Alfajores

Alfajores

Después del terremoto de Popayán en 1983 nuestro apartamento quedó como la casa de la Barbie: desde afuera se podía ver el comedor, la sala, los baños desmoronados y el edificio que era de 5 pisos había quedado de 3. Ante la obvia imposibilidad de seguir viviendo allí, mi tía nos ofreció posada en Cali.

Su apartamento era en una zona tan central que recuerdo dormirme con el sonido de los camiones, un ritmo ronco hasta que yo cerraba los ojos.

Al otro día me despertaba la voz de un señor cantando ópera. Era el vecino, un argentino con muchos hijos que vivía abajo, en un apartamento del tamaño de una caja de fósforos. Este señor, desafiando las reglas del diseño de interiores y me imagino que también las de salud pública, había montado allí su propia pastelería.

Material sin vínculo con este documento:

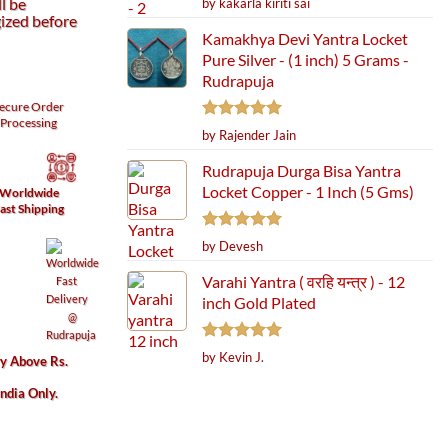
l be
by kakarla kiriti sai
out of 5
ized before
Kamakhya Devi Yantra Locket
Pure Silver - (1 inch) 5 Grams -
Rudrapuja
ecure
Order
Processing
Rated
5
by Rajender Jain
out of 5
Rudrapuja Durga Bisa Yantra
Locket Copper - 1 Inch (5 Gms)
Worldwide
ast Shipping
Rated
5
by Devesh
out of 5
Varahi Yantra ( वरहि यन्त्र ) - 12
inch Gold Plated
Rated
5
by Kevin J.
ry Above Rs.
out of 5
India Only.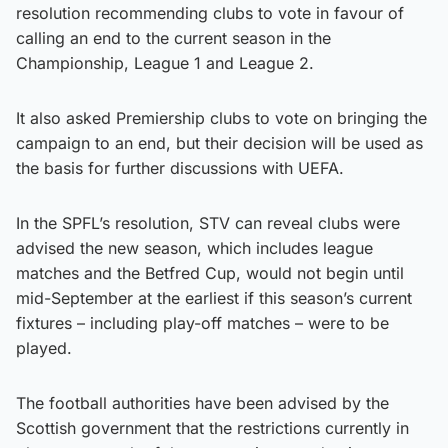
resolution recommending clubs to vote in favour of
calling an end to the current season in the
Championship, League 1 and League 2.
It also asked Premiership clubs to vote on bringing the
campaign to an end, but their decision will be used as
the basis for further discussions with UEFA.
In the SPFL’s resolution, STV can reveal clubs were
advised the new season, which includes league
matches and the Betfred Cup, would not begin until
mid-September at the earliest if this season’s current
fixtures – including play-off matches – were to be
played.
The football authorities have been advised by the
Scottish government that the restrictions currently in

Todos los días sagradamente a las 4 de la tarde nos mandaban a mis primos, mi hermano y a mí a comprar alfajores. La puerta se abría como un campo magnético que nos chupaba. El espacio diminuto de este apartamento de tal vez 30 metros cuadrados se volvía una serpiente infinita. Harina por todos lados, latas llenas de pan caliente, la abuela amasando, un gato a punto de caerse en el borde de la ventana, el televisor prendido, niños de todas las edades, unos apenas caminaban, otro gateaba chupando algo del piso, otros corrían cerca del horno. Y nosotros detrás de Iván, el hijo que era de nuestra edad, pálido y amable, que hacía las veces de guía en ese mundo de harina y levadura.

Como en un ritual, Iván nos conducía desde la puerta de entrada hasta una mesa de madera maciza. Ahí estaban: todos en fila, inocentes del destino que les esperaba triturados por unos niños glotones. Alfajores de chocolate y arequipe, redondos, perfectos. Abríamos una bolsa y ahí echábamos la felicidad a manotazos. Y después no la comíamos viendo televisión con Iván.

Un día nos empezó a picar la cabeza, al parecer, Iván nos había pegado los piojos. Lo habían visto sospechosamente rascarse días atrás. Nunca más nos volvieron a dejar ir a la panadería. Nos tuvieron que tusar, rapados a cero. Llegué de la peluquería llorando de verme casi calva, apenas la puerta de mi casa se abrió, entré corriendo con las manos en la cabeza:

-¡Díganle que se ve bonita, por favor!

Imploró mi mama con voz de secreto, pensando que yo ya no la oía desde la habitación y habiendo tenido que aguantarse mi cantaleta todo el camino.Otra tía paisa que estaba ese día de visita, se limaba las uñas en el sofá:

-Ay, mija, pero cómo le vamos a decir que está bonita… ¡Si quedó horrorosa!

Pero lo que yo más recuerdo de esa época no es el terremoto, el cambio de casa y de ciudad o la falta de pelo, sino los alfajores. Nunca, nunca más volví a probar unos así.

Cuando alguien viaja a Argentina siempre le encargo y cada vez que abro uno, tengo la esperanza de encontrar ese mismo sabor, el olor de ese chocolate, la nube de harina, el argentino cantando ópera. Pero nunca pasa. Yo insisto, claro y mientras tanto sigo encargando y comiendo y probando.